By partial fraction decomposition, we have $$g(\omega)=\frac{2a}{(\omega^2+a^2)(\omega^2+b^2)} = \frac{2a}{b^2 - a^2}(\frac{1}{\omega^2 + a^2} - \frac{1}{\omega^2 + b^2}) = \frac{2a}{b^2 - a^2}(\frac{1}{2ia}(\frac{1}{\omega-ia} - \frac{1}{\omega+ia}) - \frac{1}{2ib}(\frac{1}{\omega-ib} - \frac{1}{\omega+ib}))$$If we define $$\mathcal{F}\{x(t)\} = X(i\omega) = \int_{-\infty}^{+\infty} x(t)e^{-i\omega t}dt$$ The inverse transform is given by $$\mathcal{F}^{-1}\{X(i\omega)\} = x(t) = \frac{1}{2\pi} \int_{-\infty}^{+\infty} X(i\omega)e^{i\omega t}d\omega$$ It's easy to show that if $x(t) = e^{-at}u(t), \ \ a\gt0$ then $X(i\omega) = \frac{1}{a+ i\omega}$. Using this result, $$\mathcal{F}^{-1}\{\frac{1}{\omega - ia}\} = ie^{-at}u(t) \\ \mathcal{F}^{-1}\{\frac{1}{\omega + ia}\} = -ie^{at}u(-t)$$We should put these facts together.
We are interested in $h(t) = 2\pi\mathcal{F}^{-1}\{g(\omega)\}$. Using linearity property, we have $$h(t) = \frac{2a\times 2\pi}{b^2 - a^2}(\frac{1}{2ia}(\mathcal{F}^{-1}\{\frac{1}{\omega-ia}\} - \mathcal{F}^{-1}\{\frac{1}{\omega+ia}\}) - \frac{1}{2ib}(\mathcal{F}^{-1}\{\frac{1}{\omega-ib}\} - \mathcal{F}^{-1}\{\frac{1}{\omega+ib}\})) = \frac{2a\times 2\pi}{b^2 - a^2}(\frac{1}{2ia}(ie^{-at}u(t) +ie^{at}u(-t)) - \frac{1}{2ib}(ie^{-bt}u(t) +ie^{bt}u(-t))) = \frac{2a\times 2\pi}{b^2 - a^2}(\frac{e^{-a|t|}}{2a} - \frac{e^{-b|t|}}{2b})$$
Also we can check the result using Mathematica.
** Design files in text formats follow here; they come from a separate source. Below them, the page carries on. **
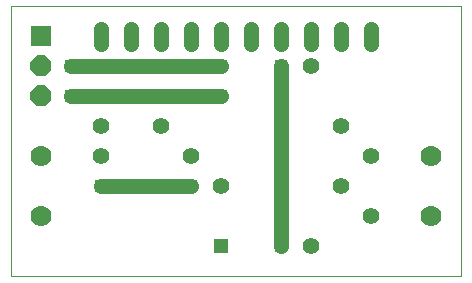
<source format=gtl>
G75*
%MOIN*%
%OFA0B0*%
%FSLAX25Y25*%
%IPPOS*%
%LPD*%
%AMOC8*
5,1,8,0,0,1.08239X$1,22.5*
%
%ADD10C,0.00000*%
%ADD11C,0.05543*%
%ADD12R,0.04756X0.04756*%
%ADD13C,0.05150*%
%ADD14OC8,0.07000*%
%ADD15R,0.07000X0.07000*%
%ADD16C,0.07000*%
%ADD17R,0.03962X0.03962*%
%ADD18C,0.05000*%
D10*
X0013200Y0004208D02*
X0013200Y0094208D01*
X0163200Y0094208D01*
X0163200Y0004208D01*
X0013200Y0004208D01*
D11*
X0043200Y0044208D03*
X0043200Y0054208D03*
X0063200Y0054208D03*
X0073200Y0044208D03*
X0083200Y0034208D03*
X0113200Y0014208D03*
X0133200Y0024208D03*
X0123200Y0034208D03*
X0133200Y0044208D03*
X0123200Y0054208D03*
X0113200Y0074208D03*
D12*
X0083200Y0014208D03*
D13*
X0083200Y0081633D02*
X0083200Y0086783D01*
X0073200Y0086783D02*
X0073200Y0081633D01*
X0063200Y0081633D02*
X0063200Y0086783D01*
X0053200Y0086783D02*
X0053200Y0081633D01*
X0043200Y0081633D02*
X0043200Y0086783D01*
X0093200Y0086783D02*
X0093200Y0081633D01*
X0103200Y0081633D02*
X0103200Y0086783D01*
X0113200Y0086783D02*
X0113200Y0081633D01*
X0123200Y0081633D02*
X0123200Y0086783D01*
X0133200Y0086783D02*
X0133200Y0081633D01*
D14*
X0023200Y0074208D03*
X0023200Y0064208D03*
D15*
X0023200Y0084208D03*
D16*
X0023200Y0044208D03*
X0023200Y0024208D03*
X0153200Y0024208D03*
X0153200Y0044208D03*
D17*
X0103200Y0014208D03*
X0073200Y0034208D03*
X0043200Y0034208D03*
X0033200Y0064208D03*
X0033200Y0074208D03*
X0083200Y0074208D03*
X0083200Y0064208D03*
X0103200Y0074208D03*
D18*
X0103200Y0014208D01*
X0073200Y0034208D02*
X0043200Y0034208D01*
X0033200Y0064208D02*
X0083200Y0064208D01*
X0083200Y0074208D02*
X0033200Y0074208D01*
M02*

</source>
Entering
Assuming[a > 0 && b > 0,
InverseFourierTransform[(2 a/((w^2 + a^2) (w^2 + b^2))) , w , t ,
FourierParameters -> {1, -1}]]
gives
$$\frac{1}{b(b^2 - a^2)}((b e^{a t} - a e^{b t})u(-t)
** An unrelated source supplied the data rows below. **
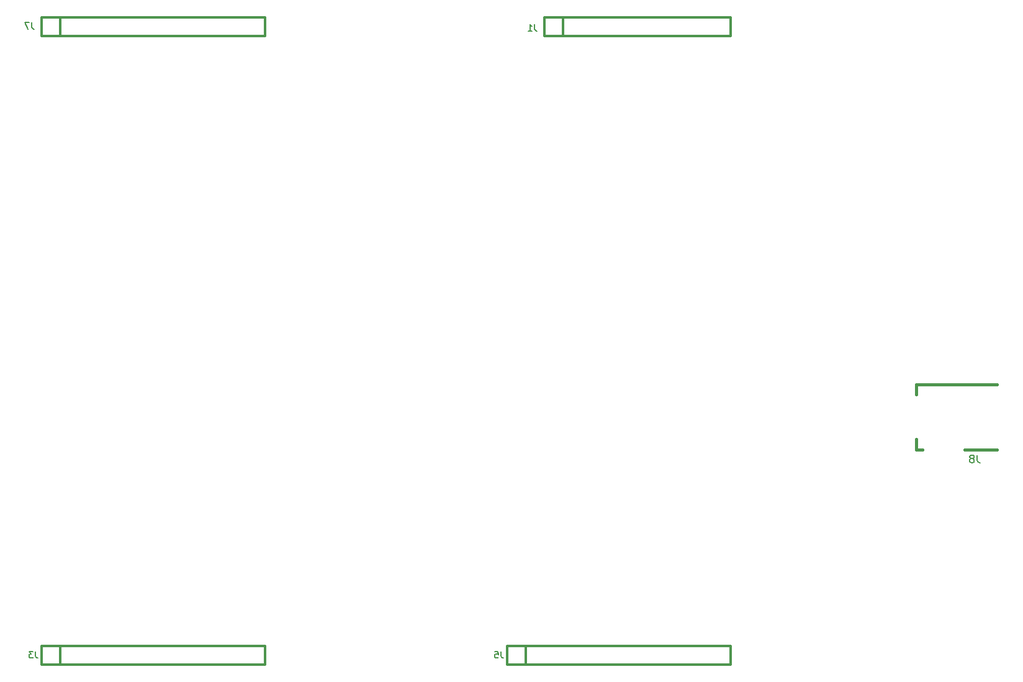
<source format=gbo>
G04 (created by PCBNEW (2013-03-19 BZR 4004)-stable) date 7/29/2015 9:45:37 AM*
%MOIN*%
G04 Gerber Fmt 3.4, Leading zero omitted, Abs format*
%FSLAX34Y34*%
G01*
G70*
G90*
G04 APERTURE LIST*
%ADD10C,0.007*%
%ADD11C,0.015*%
%ADD12C,0.012*%
%ADD13C,0.008*%
%ADD14C,0.2*%
%ADD15C,0.18*%
%ADD16R,0.06X0.06*%
%ADD17C,0.06*%
G04 APERTURE END LIST*
G54D10*
G54D11*
X52450Y-25500D02*
X52800Y-25500D01*
X56800Y-25500D02*
X55050Y-25500D01*
X52450Y-25500D02*
X52450Y-24950D01*
X52450Y-22000D02*
X52450Y-22550D01*
X52450Y-22000D02*
X56800Y-22000D01*
G54D12*
X5500Y-2300D02*
X5500Y-2300D01*
X5500Y-2300D02*
X5500Y-3300D01*
X5500Y-3300D02*
X15500Y-3300D01*
X15500Y-2300D02*
X5500Y-2300D01*
X6500Y-2300D02*
X6500Y-3300D01*
X15500Y-3300D02*
X17250Y-3300D01*
X17250Y-3300D02*
X17500Y-3300D01*
X17500Y-3300D02*
X17500Y-2300D01*
X17500Y-2300D02*
X15500Y-2300D01*
X30500Y-36050D02*
X30500Y-36050D01*
X30500Y-36050D02*
X30500Y-37050D01*
X30500Y-37050D02*
X40500Y-37050D01*
X40500Y-36050D02*
X30500Y-36050D01*
X31500Y-36050D02*
X31500Y-37050D01*
X40500Y-37050D02*
X42250Y-37050D01*
X42250Y-37050D02*
X42500Y-37050D01*
X42500Y-37050D02*
X42500Y-36050D01*
X42500Y-36050D02*
X40500Y-36050D01*
X5500Y-36050D02*
X5500Y-36050D01*
X5500Y-36050D02*
X5500Y-37050D01*
X5500Y-37050D02*
X15500Y-37050D01*
X15500Y-36050D02*
X5500Y-36050D01*
X6500Y-36050D02*
X6500Y-37050D01*
X15500Y-37050D02*
X17250Y-37050D01*
X17250Y-37050D02*
X17500Y-37050D01*
X17500Y-37050D02*
X17500Y-36050D01*
X17500Y-36050D02*
X15500Y-36050D01*
X32500Y-2300D02*
X32500Y-3300D01*
X32500Y-3300D02*
X42500Y-3300D01*
X42500Y-3300D02*
X42500Y-2300D01*
X42500Y-2300D02*
X32500Y-2300D01*
X33500Y-2300D02*
X33500Y-3300D01*
G54D13*
X55733Y-25811D02*
X55733Y-26097D01*
X55752Y-26154D01*
X55790Y-26192D01*
X55847Y-26211D01*
X55885Y-26211D01*
X55485Y-25983D02*
X55523Y-25964D01*
X55542Y-25945D01*
X55561Y-25907D01*
X55561Y-25888D01*
X55542Y-25850D01*
X55523Y-25830D01*
X55485Y-25811D01*
X55409Y-25811D01*
X55371Y-25830D01*
X55352Y-25850D01*
X55333Y-25888D01*
X55333Y-25907D01*
X55352Y-25945D01*
X55371Y-25964D01*
X55409Y-25983D01*
X55485Y-25983D01*
X55523Y-26002D01*
X55542Y-26021D01*
X55561Y-26059D01*
X55561Y-26135D01*
X55542Y-26173D01*
X55523Y-26192D01*
X55485Y-26211D01*
X55409Y-26211D01*
X55371Y-26192D01*
X55352Y-26173D01*
X55333Y-26135D01*
X55333Y-26059D01*
X55352Y-26021D01*
X55371Y-26002D01*
X55409Y-25983D01*
G54D10*
X4966Y-2591D02*
X4966Y-2841D01*
X4983Y-2891D01*
X5016Y-2925D01*
X5066Y-2941D01*
X5100Y-2941D01*
X4833Y-2591D02*
X4600Y-2591D01*
X4750Y-2941D01*
X30166Y-36341D02*
X30166Y-36591D01*
X30183Y-36641D01*
X30216Y-36675D01*
X30266Y-36691D01*
X30300Y-36691D01*
X29833Y-36341D02*
X30000Y-36341D01*
X30016Y-36508D01*
X30000Y-36491D01*
X29966Y-36475D01*
X29883Y-36475D01*
X29850Y-36491D01*
X29833Y-36508D01*
X29816Y-36541D01*
X29816Y-36625D01*
X29833Y-36658D01*
X29850Y-36675D01*
X29883Y-36691D01*
X29966Y-36691D01*
X30000Y-36675D01*
X30016Y-36658D01*
X5166Y-36341D02*
X5166Y-36591D01*
X5183Y-36641D01*
X5216Y-36675D01*
X5266Y-36691D01*
X5300Y-36691D01*
X5033Y-36341D02*
X4816Y-36341D01*
X4933Y-36475D01*
X4883Y-36475D01*
X4850Y-36491D01*
X4833Y-36508D01*
X4816Y-36541D01*
X4816Y-36625D01*
X4833Y-36658D01*
X4850Y-36675D01*
X4883Y-36691D01*
X4983Y-36691D01*
X5016Y-36675D01*
X5033Y-36658D01*
X31966Y-2691D02*
X31966Y-2941D01*
X31983Y-2991D01*
X32016Y-3025D01*
X32066Y-3041D01*
X32100Y-3041D01*
X31616Y-3041D02*
X31816Y-3041D01*
X31716Y-3041D02*
X31716Y-2691D01*
X31750Y-2741D01*
X31783Y-2775D01*
X31816Y-2791D01*
%LPC*%
G54D14*
X52700Y-23750D03*
G54D15*
X55200Y-23750D03*
X53900Y-25650D03*
G54D16*
X6000Y-2800D03*
G54D17*
X7000Y-2800D03*
X8000Y-2800D03*
X9000Y-2800D03*
X10000Y-2800D03*
X11000Y-2800D03*
X12000Y-2800D03*
X13000Y-2800D03*
X14000Y-2800D03*
X15000Y-2800D03*
X16000Y-2800D03*
X17000Y-2800D03*
G54D16*
X31000Y-37550D03*
G54D17*
X32000Y-37550D03*
X33000Y-37550D03*
X34000Y-37550D03*
X35000Y-37550D03*
X36000Y-37550D03*
X37000Y-37550D03*
X38000Y-37550D03*
X39000Y-37550D03*
X40000Y-37550D03*
X41000Y-37550D03*
X42000Y-37550D03*
G54D16*
X31000Y-36550D03*
G54D17*
X32000Y-36550D03*
X33000Y-36550D03*
X34000Y-36550D03*
X35000Y-36550D03*
X36000Y-36550D03*
X37000Y-36550D03*
X38000Y-36550D03*
X39000Y-36550D03*
X40000Y-36550D03*
X41000Y-36550D03*
X42000Y-36550D03*
G54D16*
X6000Y-37550D03*
G54D17*
X7000Y-37550D03*
X8000Y-37550D03*
X9000Y-37550D03*
X10000Y-37550D03*
X11000Y-37550D03*
X12000Y-37550D03*
X13000Y-37550D03*
X14000Y-37550D03*
X15000Y-37550D03*
X16000Y-37550D03*
X17000Y-37550D03*
G54D16*
X6000Y-36550D03*
G54D17*
X7000Y-36550D03*
X8000Y-36550D03*
X9000Y-36550D03*
X10000Y-36550D03*
X11000Y-36550D03*
X12000Y-36550D03*
X13000Y-36550D03*
X14000Y-36550D03*
X15000Y-36550D03*
X16000Y-36550D03*
X17000Y-36550D03*
G54D16*
X31000Y-1800D03*
G54D17*
X32000Y-1800D03*
X33000Y-1800D03*
X34000Y-1800D03*
X35000Y-1800D03*
X36000Y-1800D03*
X37000Y-1800D03*
X38000Y-1800D03*
X39000Y-1800D03*
X40000Y-1800D03*
X41000Y-1800D03*
X42000Y-1800D03*
G54D16*
X33000Y-2800D03*
G54D17*
X34000Y-2800D03*
X35000Y-2800D03*
X36000Y-2800D03*
X37000Y-2800D03*
X38000Y-2800D03*
X39000Y-2800D03*
X40000Y-2800D03*
X41000Y-2800D03*
X42000Y-2800D03*
M02*

</source>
+ (b e^{-a t} - a e^{-b t}) u(t))$$this can be simplified to $$\frac{1}{b(b^2 - a^2)}(be^{-a|t|} - ae^{-b|t|}) = \frac{1}{(b^2 - a^2)}(e^{-a|t|} - \frac{a}{b}e^{-b|t|})$$
which agrees with our previous result since $$h(t) = \frac{2\pi}{b^2 - a^2}(e^{-a|t|} - \frac{a}{b}e^{-b|t|})$$
Note that there are various ways for calculating $\mathcal{F}^{-1}\{\frac{1}{\omega^2 + a^2}\}$. See for example this and this.